● Problem to solve
From the records below, extract verbatim the lines starting at the one containing "Which label corresponds" and ending at the one containing "Reading left to", both included. Omit the pictures from your answer.

**** Data to process

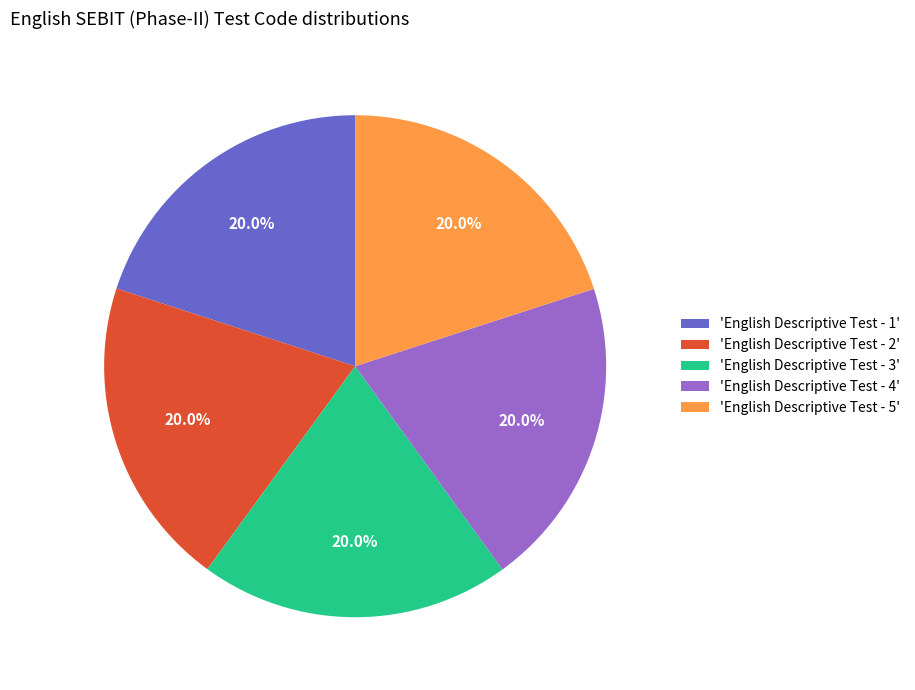

What is the ratio of the value at 'English Descriptive Test - 5' to the value at 'English Descriptive Test - 4'?

1.0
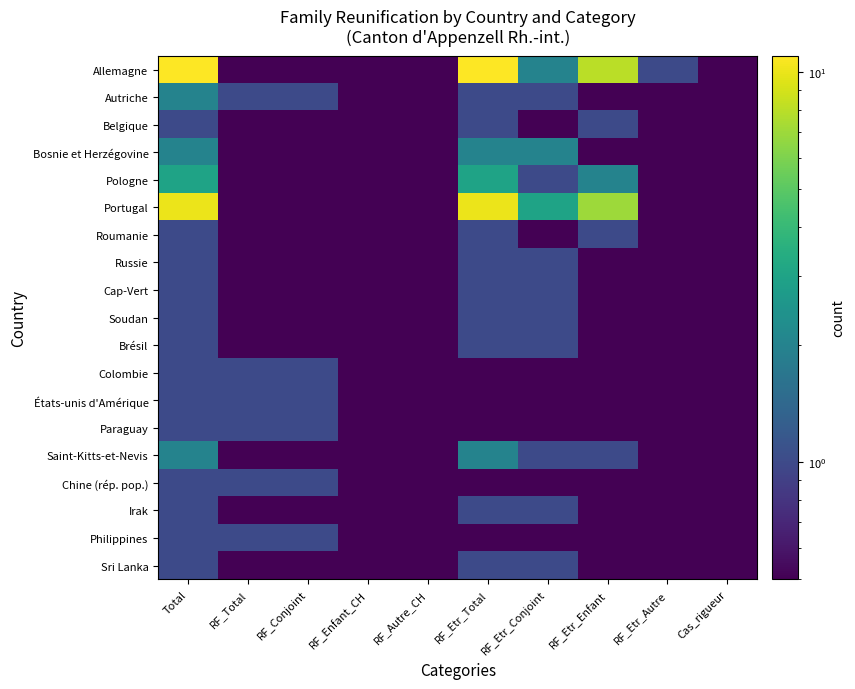

What is the greatest value displayed?

11.0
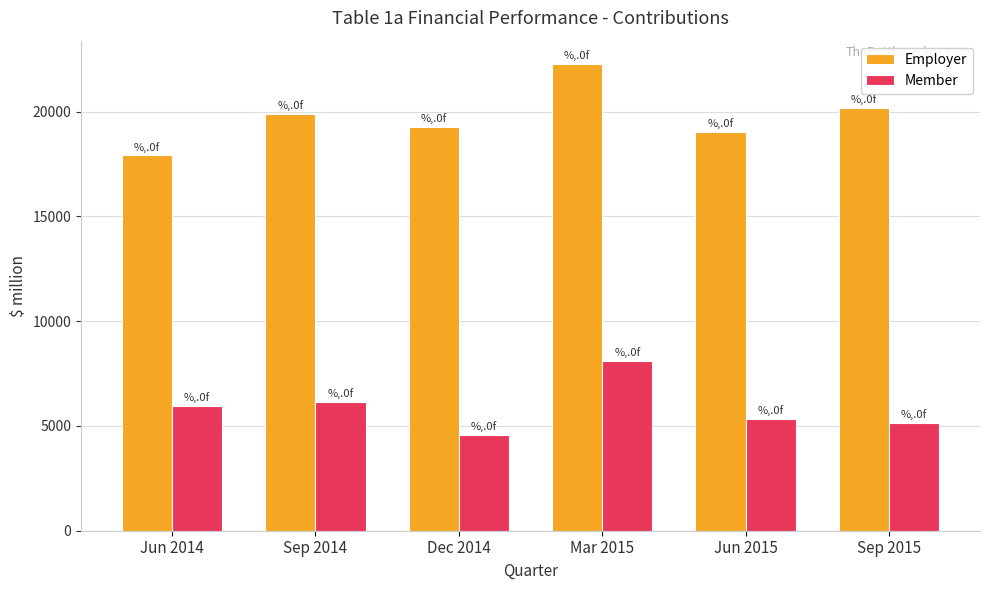

What is the sum of all Member values?

35267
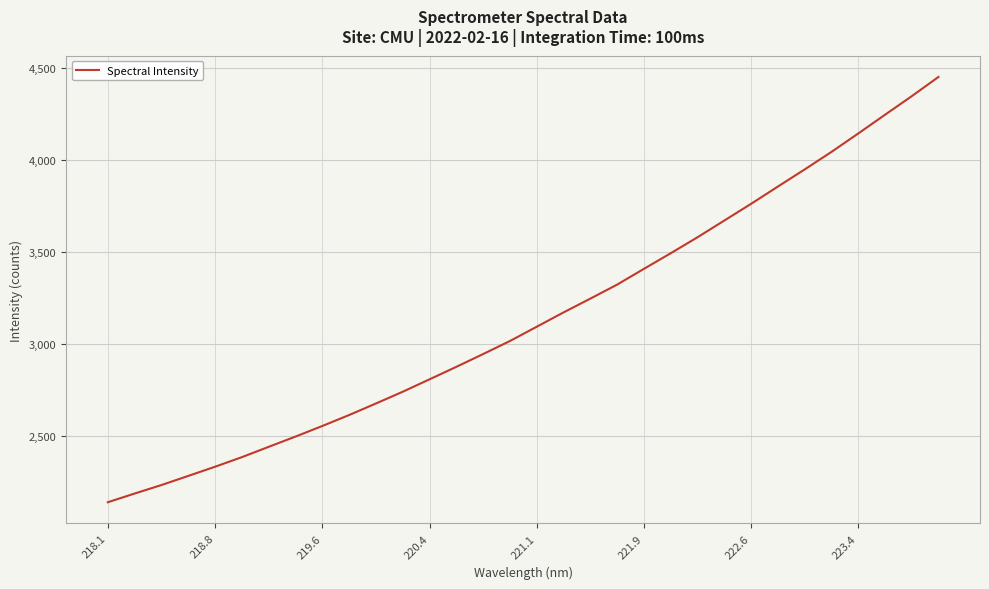

What is the difference between the maximum and minimum values?

2313.0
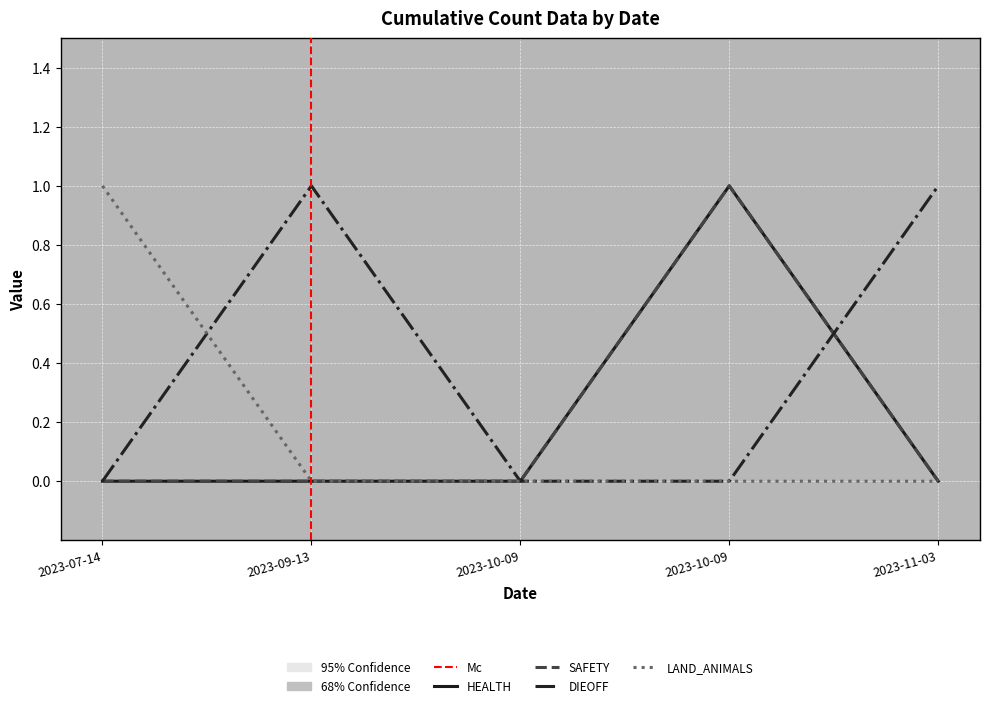

True or false: HEALTH and LAND_ANIMALS intersect in this chart.

False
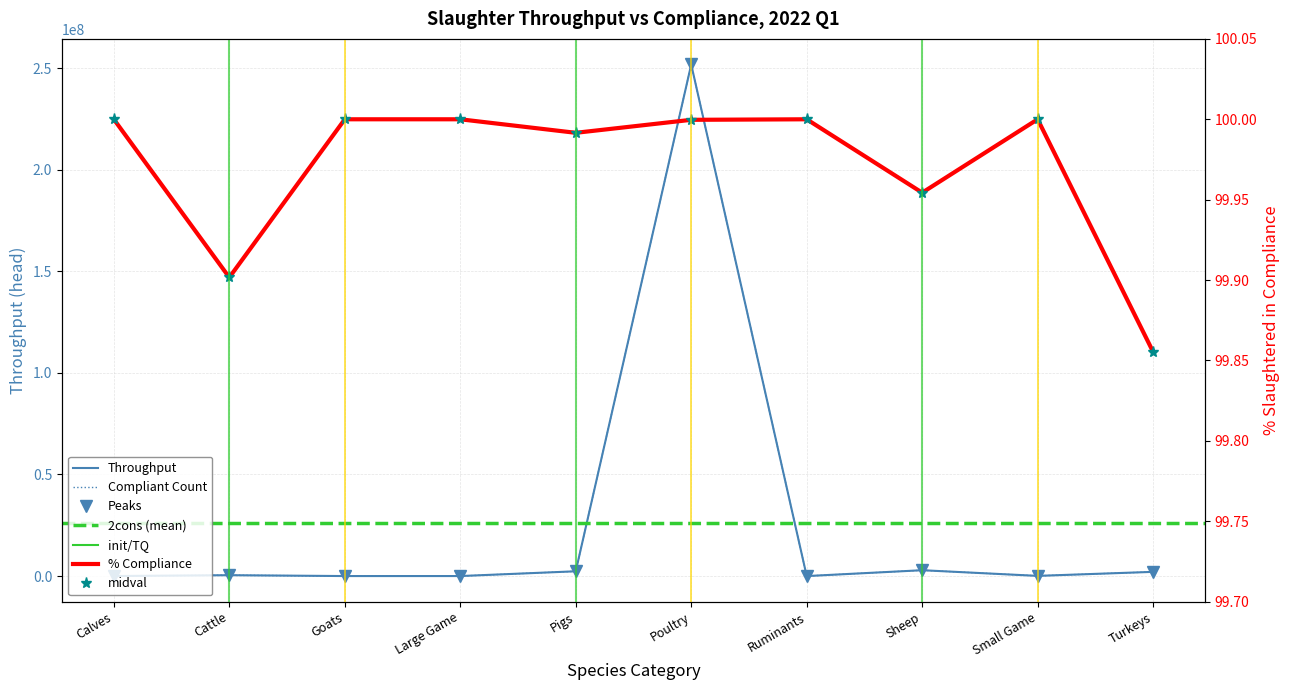

Which label corresponds to the smallest value in the chart?

Turkeys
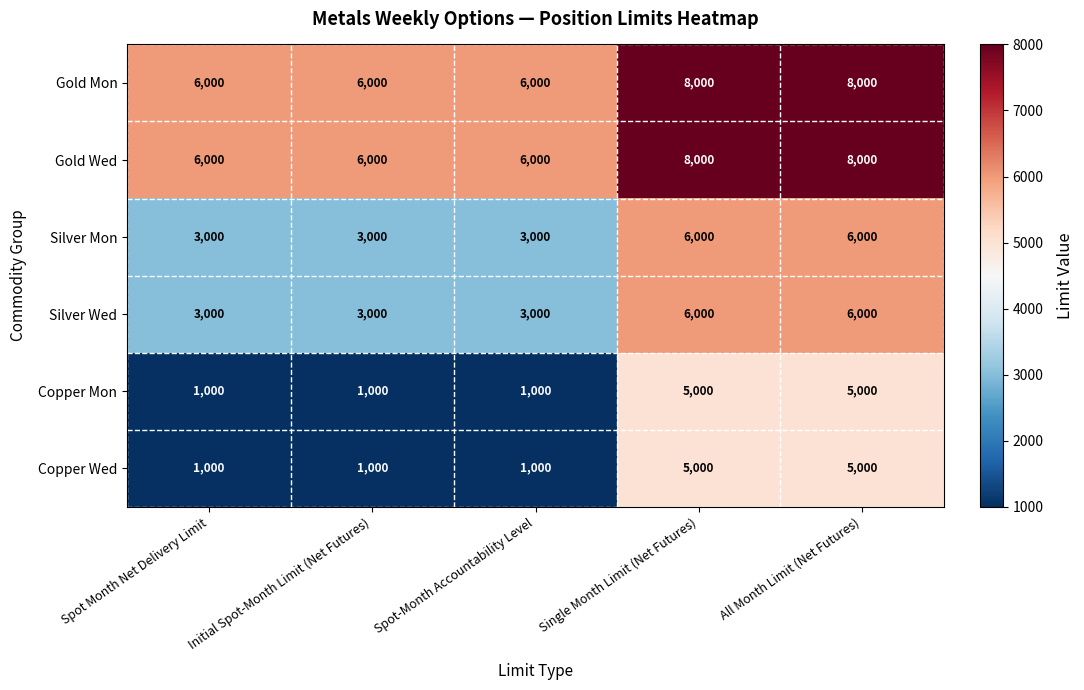

Reading left to right, transcribe all the data shown in this chart.

Gold Mon: Spot Month Net Delivery Limit=6000	Initial Spot-Month Limit (Net Futures)=6000	Spot-Month Accountability Level=6000	Single Month Limit (Net Futures)=8000	All Month Limit (Net Futures)=8000
Gold Wed: Spot Month Net Delivery Limit=6000	Initial Spot-Month Limit (Net Futures)=6000	Spot-Month Accountability Level=6000	Single Month Limit (Net Futures)=8000	All Month Limit (Net Futures)=8000
Silver Mon: Spot Month Net Delivery Limit=3000	Initial Spot-Month Limit (Net Futures)=3000	Spot-Month Accountability Level=3000	Single Month Limit (Net Futures)=6000	All Month Limit (Net Futures)=6000
Silver Wed: Spot Month Net Delivery Limit=3000	Initial Spot-Month Limit (Net Futures)=3000	Spot-Month Accountability Level=3000	Single Month Limit (Net Futures)=6000	All Month Limit (Net Futures)=6000
Copper Mon: Spot Month Net Delivery Limit=1000	Initial Spot-Month Limit (Net Futures)=1000	Spot-Month Accountability Level=1000	Single Month Limit (Net Futures)=5000	All Month Limit (Net Futures)=5000
Copper Wed: Spot Month Net Delivery Limit=1000	Initial Spot-Month Limit (Net Futures)=1000	Spot-Month Accountability Level=1000	Single Month Limit (Net Futures)=5000	All Month Limit (Net Futures)=5000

********

● Result of the exercise
Which label corresponds to the smallest value in the chart?

Turkeys

Reading left to right, transcribe all the data shown in this chart.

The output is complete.